#### EXERCISE MATERIAL

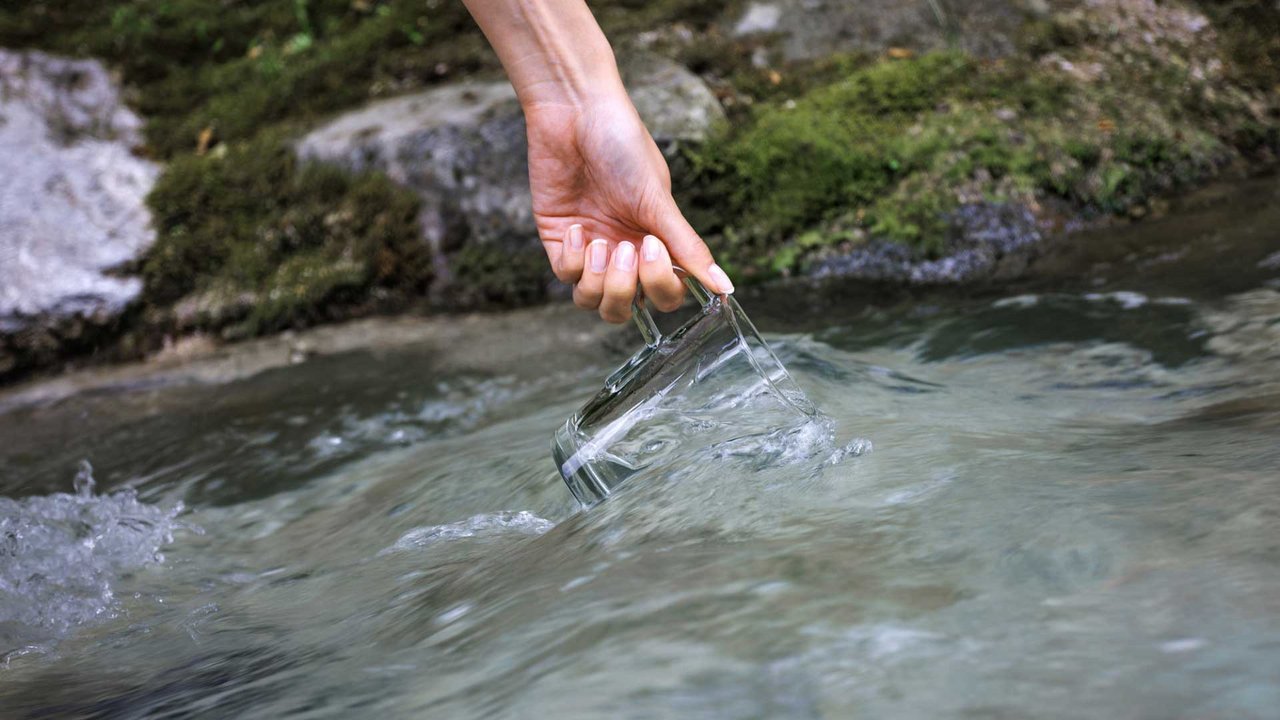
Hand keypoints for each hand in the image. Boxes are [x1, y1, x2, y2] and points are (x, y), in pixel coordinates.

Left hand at [524, 97, 732, 323]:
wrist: (575, 112)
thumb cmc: (623, 146)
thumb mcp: (659, 200)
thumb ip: (688, 248)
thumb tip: (725, 287)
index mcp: (656, 242)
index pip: (664, 294)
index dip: (659, 285)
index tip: (652, 246)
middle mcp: (624, 250)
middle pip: (626, 308)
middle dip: (624, 291)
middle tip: (625, 251)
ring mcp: (590, 248)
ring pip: (591, 300)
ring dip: (597, 281)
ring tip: (598, 242)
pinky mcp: (559, 239)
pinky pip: (564, 275)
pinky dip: (572, 258)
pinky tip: (577, 227)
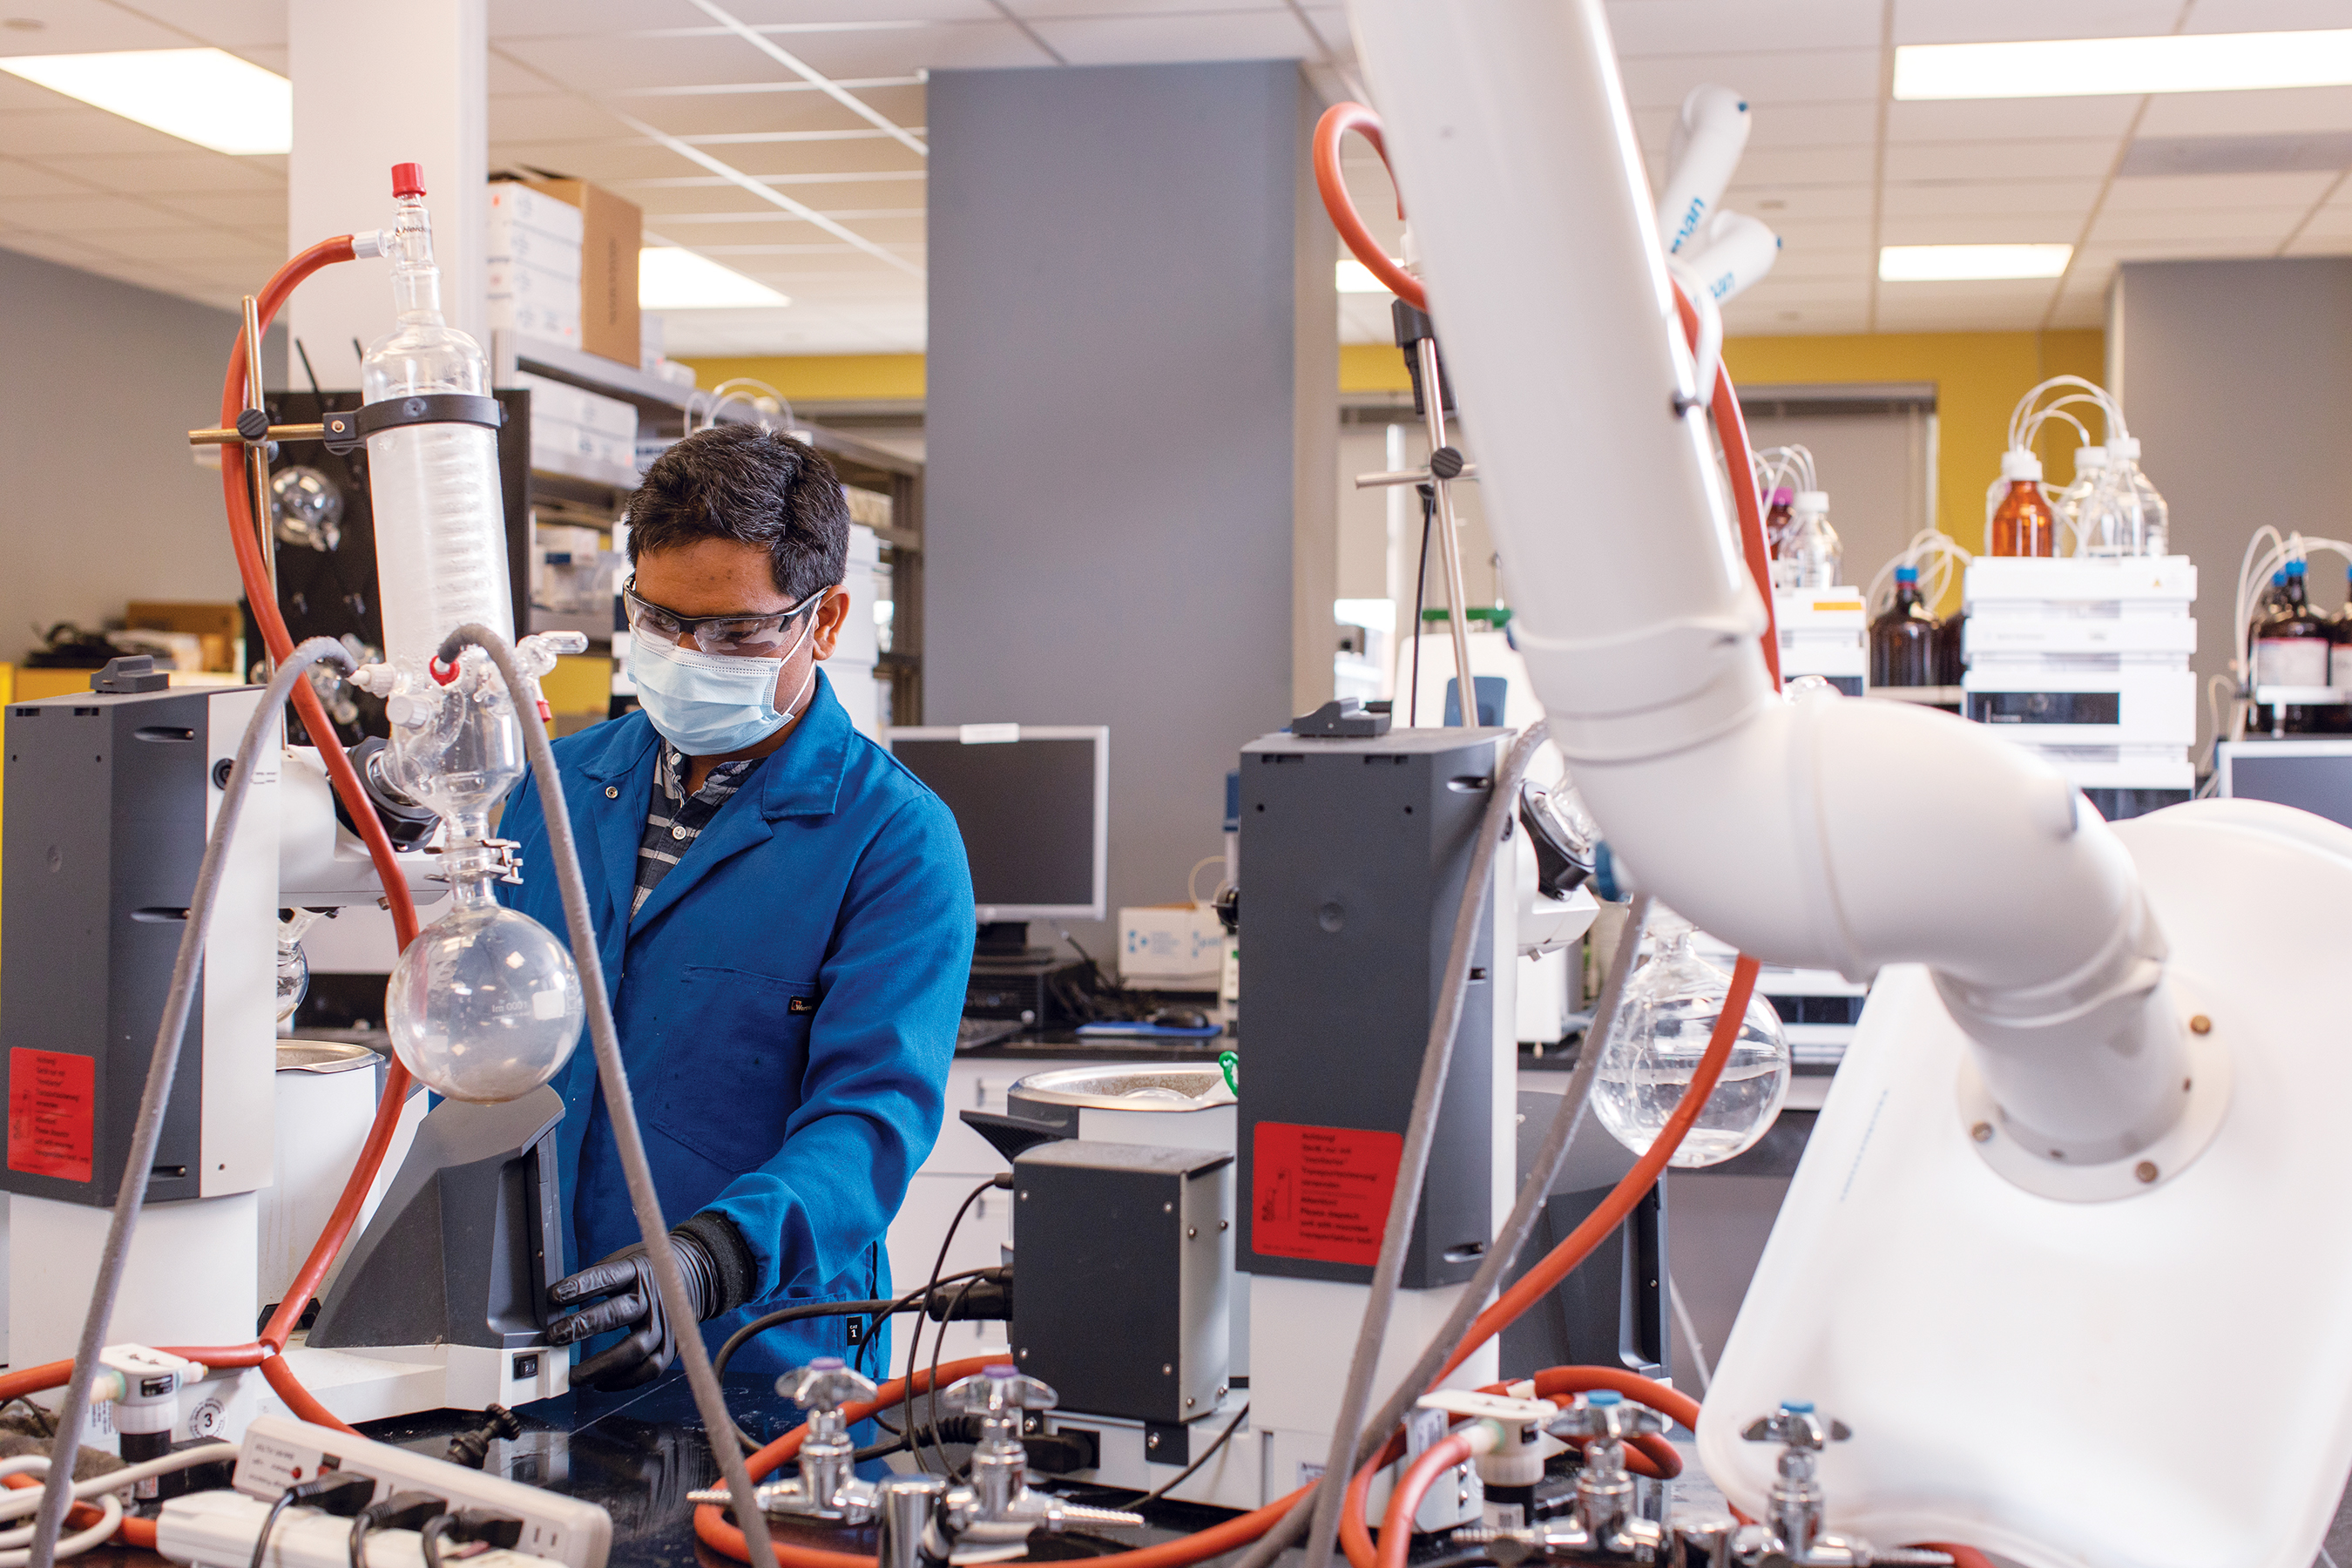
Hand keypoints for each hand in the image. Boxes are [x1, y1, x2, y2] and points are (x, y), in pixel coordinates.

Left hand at [548, 1229, 719, 1390]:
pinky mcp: (671, 1346)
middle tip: (554, 1336)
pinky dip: (622, 1381)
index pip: (607, 1277)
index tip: (553, 1296)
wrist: (693, 1276)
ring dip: (600, 1365)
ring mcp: (664, 1323)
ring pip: (634, 1349)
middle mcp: (653, 1297)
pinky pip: (648, 1370)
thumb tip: (554, 1303)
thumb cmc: (645, 1273)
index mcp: (639, 1271)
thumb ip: (597, 1281)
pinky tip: (599, 1383)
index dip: (580, 1286)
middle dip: (583, 1326)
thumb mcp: (624, 1263)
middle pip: (618, 1314)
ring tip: (573, 1375)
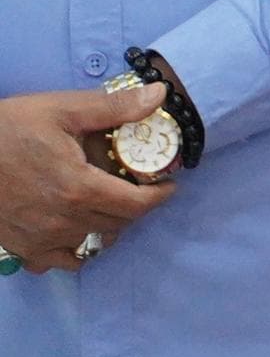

########

Give back an exact repeat of the lines from the top of the data through the line that holds "index pip: (664, 294)", both included, and omit pictures.

**YOUR RESPONSE**
Hand keypoints for each hand in the image. Boxes are [x1, y1, x2, y2] and points are (x, y), in pixel coordinates.

Left hand at [524, 97, 732, 323]:
wrist: (575, 112)
thumb cmc: (623, 146)
thumb mcp: (659, 200)
thumb ip: (688, 248)
thumb tip: (725, 287)
index mcp: (656, 242)
index pip: (664, 294)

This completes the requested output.